Agreement on the Conservation of Albatrosses and Petrels

"Tiny" albatross from the past thought to have eaten fish

Gerald May (Senckenberg Research Institute and Natural History Museum Frankfurt, Frankfurt am Main, Germany) and Alan Tennyson describe open access a small fossil albatross with what is thought to be a narrow fish-eating bill in the journal Ibis.

The paper’s abstract follows:

“We describe a nearly complete, three‐dimensionally preserved skull of a new albatross species from the late Pliocene (3.0–3.4 million years ago) Tangahoe Formation of New Zealand. Aldiomedes angustirostris, n. gen. et sp. has only about 90% of the length of the skull of the smallest extant albatross and is the geologically youngest record of a small‐sized albatross known to date. The new species is characterized by a mediolaterally compressed beak, which is not found in any living albatross. The small size and some cranial features of A. angustirostris indicate that, in spite of its comparatively young geological age, the new species was not part of crown group Diomedeidae. We hypothesize that A. angustirostris was more piscivorous than extant albatrosses, which predominantly feed on squid.
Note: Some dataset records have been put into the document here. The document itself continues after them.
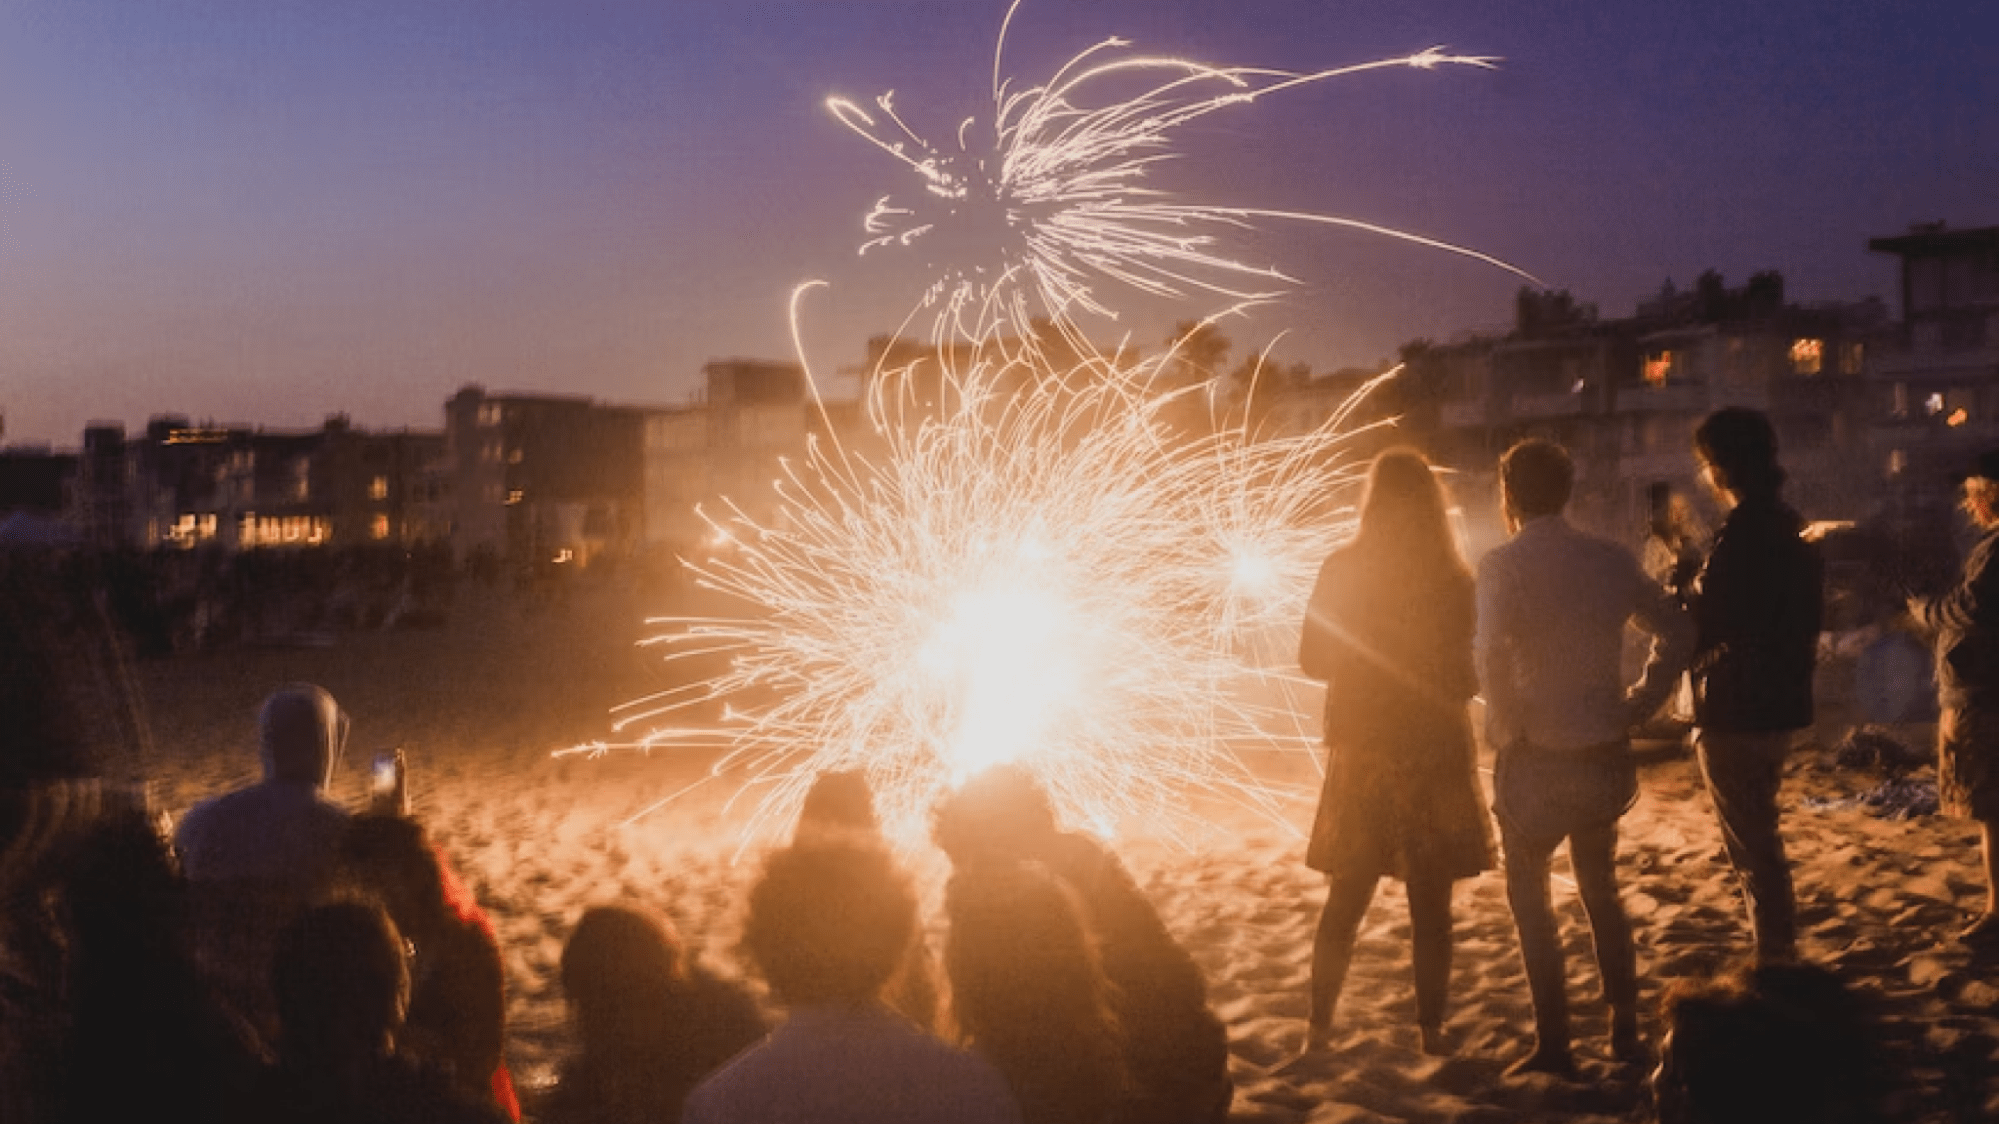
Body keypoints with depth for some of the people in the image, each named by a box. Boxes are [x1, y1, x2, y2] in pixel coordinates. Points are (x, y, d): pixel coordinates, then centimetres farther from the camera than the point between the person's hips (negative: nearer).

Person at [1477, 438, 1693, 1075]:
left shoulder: (1503, 565, -13)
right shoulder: (1610, 560, 2)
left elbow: (1493, 657, -26)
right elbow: (1676, 632, 7)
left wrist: (1506, 731, -13)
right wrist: (1636, 706, 9)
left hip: (1535, 760, -5)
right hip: (1605, 755, 5)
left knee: (1530, 897, 10)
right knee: (1600, 890, 22)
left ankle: (1554, 1045, 10)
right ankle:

The reasons for the extinction of smaller‐sized albatrosses are elusive but may be related to changes in seabird fauna during the Pliocene epoch, which witnessed the radiation of various non‐procellariiform seabird groups.”

The fossil skull of the new species (above) in comparison to that of the extant Black-footed Albatross Phoebastria nigripes (below)

Photograph by Jean-Claude Stahl

Read a popular account on the publication; also here.


Mayr, G. & Tennyson, A.J.D. 2019.  A small, narrow-beaked albatross from the Pliocene of New Zealand demonstrates a higher past diversity in the feeding ecology of the Diomedeidae. Ibis.  DOI: 10.1111/ibi.12757.